Шел я себе потихоньку, ища кого-нибудь, кто вывел бы меня оттуда, как вдруг, не пикнув, не мяукнув, как говорят дети, набросился на меня какой-то мертвец преизрядного телосложения, преизрядно одетый, да и лицом преизрядный. Я испугался, что это помешанный, и стал отбиваться. Нас разняли. Мертвец твердил:
— Отдайте мне этого негодяя, нечисть без чести! Клянусь постельным пологом, я так его отделаю, что он у меня навсегда здесь останется.
Я распалился и сказал ему:
— А ну подойди, и я тебя еще разок прикончу, мерзавец! Не может быть, чтобы был ты порядочным человеком. Подойди, рогоносец!

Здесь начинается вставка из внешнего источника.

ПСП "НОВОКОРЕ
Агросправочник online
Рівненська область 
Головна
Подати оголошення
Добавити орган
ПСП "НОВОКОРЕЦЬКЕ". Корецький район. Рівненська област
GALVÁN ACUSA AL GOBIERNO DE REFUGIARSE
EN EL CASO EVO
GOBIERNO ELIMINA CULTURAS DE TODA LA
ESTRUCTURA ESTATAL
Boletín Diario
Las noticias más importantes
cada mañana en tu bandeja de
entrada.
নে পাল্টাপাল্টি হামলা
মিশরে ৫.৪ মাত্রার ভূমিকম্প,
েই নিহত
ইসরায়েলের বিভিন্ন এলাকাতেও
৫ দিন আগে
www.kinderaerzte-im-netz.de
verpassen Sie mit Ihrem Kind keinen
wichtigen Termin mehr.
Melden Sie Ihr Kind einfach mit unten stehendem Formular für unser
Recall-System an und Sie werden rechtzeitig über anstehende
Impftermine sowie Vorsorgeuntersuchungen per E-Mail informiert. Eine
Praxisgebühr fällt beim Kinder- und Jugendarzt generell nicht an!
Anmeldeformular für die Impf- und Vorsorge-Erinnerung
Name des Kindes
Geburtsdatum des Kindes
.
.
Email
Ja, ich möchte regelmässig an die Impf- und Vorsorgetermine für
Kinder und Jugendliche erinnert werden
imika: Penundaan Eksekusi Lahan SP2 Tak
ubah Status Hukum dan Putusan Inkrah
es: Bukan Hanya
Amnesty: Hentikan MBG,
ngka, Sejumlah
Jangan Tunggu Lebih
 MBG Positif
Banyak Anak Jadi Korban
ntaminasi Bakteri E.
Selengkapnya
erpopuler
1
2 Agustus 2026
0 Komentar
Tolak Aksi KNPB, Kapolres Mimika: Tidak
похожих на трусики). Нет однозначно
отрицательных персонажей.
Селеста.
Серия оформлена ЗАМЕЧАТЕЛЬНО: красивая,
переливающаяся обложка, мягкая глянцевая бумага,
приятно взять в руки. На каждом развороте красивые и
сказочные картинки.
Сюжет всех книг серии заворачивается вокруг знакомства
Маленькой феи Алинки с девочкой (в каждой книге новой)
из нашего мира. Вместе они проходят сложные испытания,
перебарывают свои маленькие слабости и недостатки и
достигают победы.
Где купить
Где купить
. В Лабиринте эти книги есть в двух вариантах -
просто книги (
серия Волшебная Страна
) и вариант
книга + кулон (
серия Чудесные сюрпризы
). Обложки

И угораздило же меня так сказать! Не договорил я ругательства, как он снова ринулся на меня, а я на него. Подоспели другие мертвецы и сказали:
— Что вы наделали? Вы знаете, с кем говорите? Обозвать Дьего Морено рогоносцем! Неужели вам никто почище под руку не попался?

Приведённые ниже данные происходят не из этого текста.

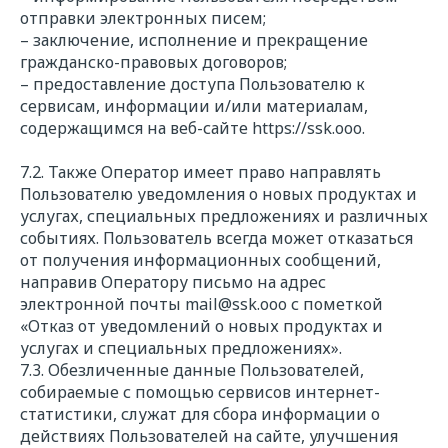
отправки электронных писем;
– заключение, исполнение и прекращение
гражданско-правовых договоров;
– предоставление доступа Пользователю к
сервисам, информации и/или материалам,
содержащимся на веб-сайте
https://
ssk.ooo.
7.2. Также Оператор имеет право направлять
Пользователю уведомления о новых продуктах и
услугах, специальных предложениях и различных
событиях. Пользователь всегда может отказаться
от получения информационных сообщений,
направив Оператору письмо на адрес
электронной почты
mail@ssk.ooo
с пометкой
«Отказ от уведомлений о новых продуктах и
услугах и специальных предложениях».
7.3. Обезличенные данные Пользователей,
собираемые с помощью сервисов интернет-
статистики, служат для сбора информации о
действиях Пользователей на сайте, улучшения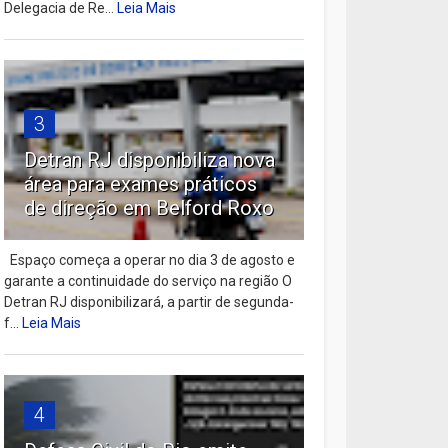
Delegacia de Re...
Leia Mais
3
Detran RJ disponibiliza nova
área para exames práticos
de direção em Belford Roxo
Espaço começa a operar no dia 3 de agosto e
garante a continuidade do serviço na região O
Detran RJ disponibilizará, a partir de segunda-
f...
Leia Mais
4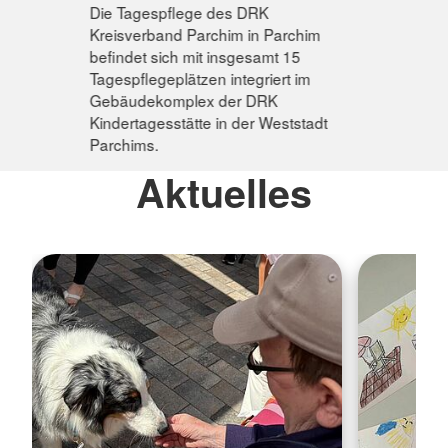
Die Tagespflege des DRK
Kreisverband Parchim in Parchim
befindet sich mit insgesamt 15
Tagespflegeplätzen integriert im
Gebäudekomplex der DRK
Kindertagesstätte in der Weststadt
Parchims.
Aktuelles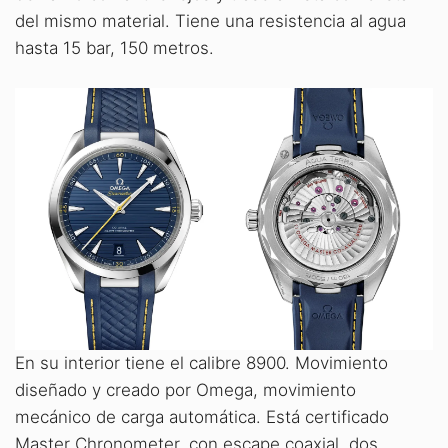
del mismo material. Tiene una resistencia al agua
hasta 15 bar, 150 metros.
En su interior tiene el calibre 8900. Movimiento
diseñado y creado por Omega, movimiento
mecánico de carga automática. Está certificado
Master Chronometer, con escape coaxial, dos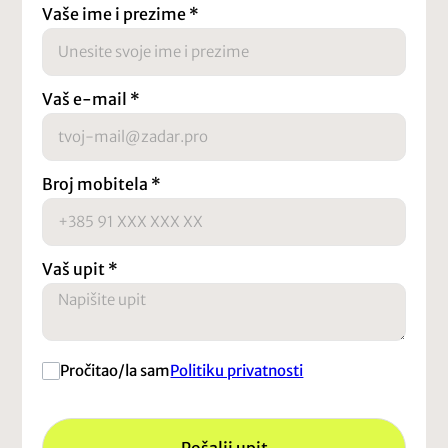
Vaše ime i prezime
*
Vaš e-mail
*
Broj mobitela
*
Vaš upit
*
Pročitao/la sam
Politiku privatnosti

— Так это и есть Дьего Морено? — сказал я.
И, еще пуще рассердившись, повысил голос и сказал: — Мерзавец, так ты еще и разговариваешь? Еще и других честишь нечистью без чести? Смерть, видно, о чести не заботится, раз допустила тебя сюда. Чем' я тебе досадил?
— Интермедией, — отвечал без запинки Дьего Морено. — Выходит, я рогоносец и ко мне относятся все прочие мерзости в том же духе, которые ты насочинял? Не было разве у тебя под рукой других сеньоров Морено? Не знал ты, что всякий мужчина по фамилии Морено, коли женится, заделается Дьего Морено, даже если наречен Хуаном, и по большей части цвет лица у мужей таков, что заслужили они фамилию Морено, означающую «смуглый». Что сделал я такого, чего не сделали многие другие? Что — на рогах моих свет клином сошелся? Высоко вознесся я с их помощью? Подорожали после моей смерти роговые чернильницы и черенки ножей? Что побудило тебя вывести меня на подмостки? Я был муженек-хват, муженек-живчик, ибо хватал все, чем можно поживиться: с богачами был я сонливей сурка, с бедняками — проворней сверчка. Я был малый без затей и не клал охулки на то, что клал в кошелек. Жена моя была превеликая плутовка, она-то меня и опорочила, потому как вечно твердила: «Мой Дьего Морено — не муж, а чудо: вовек не сказал мне ни „хорошо“, ни „худо“».
Лжет она, мерзавка, двести раз говорил я ей и «хорошо», и «худо». И если все спасенье в этом, передайте нынешним рогоносцам, пусть говорят своим женам «хорошо» и «худо» и посмотрят, очистятся ли у них лбы и перестанут ли идти в рост роговые черенки. И еще одно г на меня наговаривают, что я ей ни «хорошо», ни «худо» не сказал, а ведь было совсем наоборот: когда видел я, что входят ко мне в дом поэты, я говорил «худо!», а когда видел, как выходят оттуда генуэзцы, говорил «хорошо!». Когда видел я мою жену с юнцами, говорил «худо!», а когда видел ее с купцами, говорил «хорошо!». Если встречал я у себя на лестнице бретеров, говорил «хуже некуда», если же встречал поставщиков да ростовщиков, говорил «лучше некуда!». В каких еще случаях мог я сказать «хорошо» и «худо»? В мое время подставной муж был такой диковинкой, что его за целый мир и то не укупить было. А сейчас женятся, словно дело заводят, и в мужья идут, словно в портные либо в писцы. И есть рогоносцы-подмастерья и муженьки-ученики. И так дела пошли, что если б вернулся я в мир, то, хоть я и Дьего Морено, но в ремесле рогоношения пришлось бы мне перейти в разряд ученика и подмастерья, ибо куда мне тягаться в покорности с теми, кто по части рогов перещеголял оленей, а по части бород — козлов.
— К чему такое смирение, — сказал я, — если ты был первым, кто закалил лоб свой в браке, первым, кто вырастил под шляпой все, что надобно для фонарей, первым, кто оказался столь покладистым супругом, что примирился с невозможностью носить берет? Я вернусь в мир живых только затем, чтобы днем и ночью писать интермедии из твоей жизни.